We need to understand how that affects ordinary people. Over the last 5 years, people living in the North West, such as my constituents in Warrington, have received £4,468 less in services per person than people living in Scotland according to the latest Treasury figures. Without reforms, over a lifetime, people living in Scotland would get over £70,000 more each than those living in the North West.

The Scottish Government then spends that money on a number of measures that cause resentment in other parts of the UK. Free prescriptions (£57 million) and tuition fees (£1 billion) are easily affordable whilst still leaving plenty of cash over to provide free social care for the elderly (£377 million). These are services from which people living in the North West would benefit, yet despite being unable to use these services, they are forced to pay higher taxes to subsidise them.

It would have been expected that a fiscally conservative coalition would have wanted to take a look at the anomaly. The “over payment” represents about £22 billion over the lifetime of the Government, which seems a very high price to pay to appease vested interests North of the border.

Sadly, however, in the last few months the Government has confirmed that this continuing inequity was not an area of policy interest:

  1. In October, Parliament was informed that the formula would not be reviewed before the next general election in 2015. And indeed, the cuts announced in the CSR will fall less heavily on Scotland than England.
  2. The new Bill will effectively enshrine the status quo forever. The starting point for all tax adjustments will be the 2011 Barnett calculation.

This is wrong and will rightly cause indignation in England. Many MPs are having to defend deeply unpopular cuts. We do so on the basis that there is no alternative and that the deficit must be brought down. This argument looks a bit limp when the coalition is able to casually fritter away £22billion to appease vested interests North of the border.

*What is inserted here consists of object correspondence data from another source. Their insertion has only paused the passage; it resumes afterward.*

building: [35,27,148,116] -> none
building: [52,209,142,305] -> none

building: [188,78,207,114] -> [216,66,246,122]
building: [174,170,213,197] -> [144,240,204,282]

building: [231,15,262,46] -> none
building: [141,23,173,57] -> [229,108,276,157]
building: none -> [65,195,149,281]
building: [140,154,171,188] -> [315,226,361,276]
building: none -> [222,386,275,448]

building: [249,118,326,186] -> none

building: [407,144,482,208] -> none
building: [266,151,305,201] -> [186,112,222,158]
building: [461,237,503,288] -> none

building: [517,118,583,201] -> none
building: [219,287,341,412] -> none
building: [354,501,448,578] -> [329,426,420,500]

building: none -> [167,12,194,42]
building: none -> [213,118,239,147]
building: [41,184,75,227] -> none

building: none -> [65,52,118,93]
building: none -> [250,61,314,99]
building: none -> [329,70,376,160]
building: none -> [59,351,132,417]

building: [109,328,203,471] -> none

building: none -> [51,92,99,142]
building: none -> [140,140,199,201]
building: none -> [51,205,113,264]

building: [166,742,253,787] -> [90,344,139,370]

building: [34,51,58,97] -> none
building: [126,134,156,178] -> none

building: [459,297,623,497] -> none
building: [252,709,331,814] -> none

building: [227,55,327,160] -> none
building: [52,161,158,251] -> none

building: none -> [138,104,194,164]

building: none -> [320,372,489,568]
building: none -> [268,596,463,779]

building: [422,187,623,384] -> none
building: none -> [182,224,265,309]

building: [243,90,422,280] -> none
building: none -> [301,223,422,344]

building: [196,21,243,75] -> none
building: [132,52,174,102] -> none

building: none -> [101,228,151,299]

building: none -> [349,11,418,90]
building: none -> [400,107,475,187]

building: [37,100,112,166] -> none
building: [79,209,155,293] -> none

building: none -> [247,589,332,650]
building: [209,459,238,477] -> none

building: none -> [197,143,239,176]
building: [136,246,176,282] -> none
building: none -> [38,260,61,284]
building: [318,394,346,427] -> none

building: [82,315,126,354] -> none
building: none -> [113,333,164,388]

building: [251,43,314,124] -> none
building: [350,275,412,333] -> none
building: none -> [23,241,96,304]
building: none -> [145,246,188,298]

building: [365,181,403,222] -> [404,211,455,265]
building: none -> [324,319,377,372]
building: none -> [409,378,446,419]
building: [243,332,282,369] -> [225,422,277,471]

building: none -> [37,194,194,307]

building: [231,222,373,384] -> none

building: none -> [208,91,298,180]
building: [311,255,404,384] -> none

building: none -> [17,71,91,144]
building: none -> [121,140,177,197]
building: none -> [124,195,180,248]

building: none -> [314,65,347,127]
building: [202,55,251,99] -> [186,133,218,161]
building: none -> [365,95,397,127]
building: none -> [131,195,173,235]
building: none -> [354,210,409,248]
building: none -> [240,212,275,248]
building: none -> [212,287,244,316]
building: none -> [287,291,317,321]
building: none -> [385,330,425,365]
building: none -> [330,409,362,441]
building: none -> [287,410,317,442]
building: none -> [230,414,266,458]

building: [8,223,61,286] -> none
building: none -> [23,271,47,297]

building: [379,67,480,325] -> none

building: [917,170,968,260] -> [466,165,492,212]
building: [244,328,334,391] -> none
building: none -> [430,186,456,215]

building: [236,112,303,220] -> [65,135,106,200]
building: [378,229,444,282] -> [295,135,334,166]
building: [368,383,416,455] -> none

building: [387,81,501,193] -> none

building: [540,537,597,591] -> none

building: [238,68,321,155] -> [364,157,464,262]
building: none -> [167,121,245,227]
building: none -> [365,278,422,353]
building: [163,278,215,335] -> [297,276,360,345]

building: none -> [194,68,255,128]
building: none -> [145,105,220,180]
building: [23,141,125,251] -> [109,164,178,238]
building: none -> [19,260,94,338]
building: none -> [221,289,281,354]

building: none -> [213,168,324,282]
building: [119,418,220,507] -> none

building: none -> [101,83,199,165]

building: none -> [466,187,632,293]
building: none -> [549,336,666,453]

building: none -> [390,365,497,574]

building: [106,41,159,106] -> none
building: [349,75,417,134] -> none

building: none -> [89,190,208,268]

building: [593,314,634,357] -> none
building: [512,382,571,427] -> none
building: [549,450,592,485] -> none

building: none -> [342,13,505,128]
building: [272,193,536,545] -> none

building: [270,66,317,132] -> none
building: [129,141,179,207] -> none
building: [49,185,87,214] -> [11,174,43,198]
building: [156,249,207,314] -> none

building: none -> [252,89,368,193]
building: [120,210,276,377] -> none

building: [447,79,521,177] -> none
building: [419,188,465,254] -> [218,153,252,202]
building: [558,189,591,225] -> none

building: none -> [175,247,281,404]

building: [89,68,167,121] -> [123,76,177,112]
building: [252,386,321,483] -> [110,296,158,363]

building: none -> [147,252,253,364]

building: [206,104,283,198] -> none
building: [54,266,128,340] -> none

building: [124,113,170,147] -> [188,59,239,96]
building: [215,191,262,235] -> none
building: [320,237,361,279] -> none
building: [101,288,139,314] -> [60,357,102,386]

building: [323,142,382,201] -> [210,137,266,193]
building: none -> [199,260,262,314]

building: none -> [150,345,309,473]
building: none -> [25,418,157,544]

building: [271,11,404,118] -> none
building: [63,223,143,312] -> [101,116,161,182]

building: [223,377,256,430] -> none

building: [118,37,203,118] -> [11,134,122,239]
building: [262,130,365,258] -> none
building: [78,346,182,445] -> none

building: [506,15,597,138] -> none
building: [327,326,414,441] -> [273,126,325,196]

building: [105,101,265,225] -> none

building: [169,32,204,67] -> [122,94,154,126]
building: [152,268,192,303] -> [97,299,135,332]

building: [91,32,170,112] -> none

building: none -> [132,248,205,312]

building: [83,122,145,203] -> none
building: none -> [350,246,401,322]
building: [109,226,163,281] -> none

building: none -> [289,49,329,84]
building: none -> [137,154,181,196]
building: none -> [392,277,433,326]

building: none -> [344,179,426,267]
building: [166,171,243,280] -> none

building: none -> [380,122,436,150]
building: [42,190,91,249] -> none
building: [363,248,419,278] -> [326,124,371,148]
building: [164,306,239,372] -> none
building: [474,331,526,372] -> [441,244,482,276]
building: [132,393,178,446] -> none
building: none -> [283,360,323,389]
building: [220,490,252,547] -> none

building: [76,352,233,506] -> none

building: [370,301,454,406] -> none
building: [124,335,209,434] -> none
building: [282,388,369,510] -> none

The remedy is simple. The Bill should be amended to make it clear that the current system must be ditched in favour of a system which looks more closely at relative need and deprivation levels. If the Holyrood Government then wishes to continue with measures such as free prescriptions and no tuition fees they remain perfectly entitled to do so. They would have the power to levy income tax in Scotland to raise the necessary revenue. However, it is estimated that to raise the cash equivalent to the Barnett overfunding would require a rise of 15p on the basic and higher rate for Scottish residents. Politics is about choices, or at least, it should be.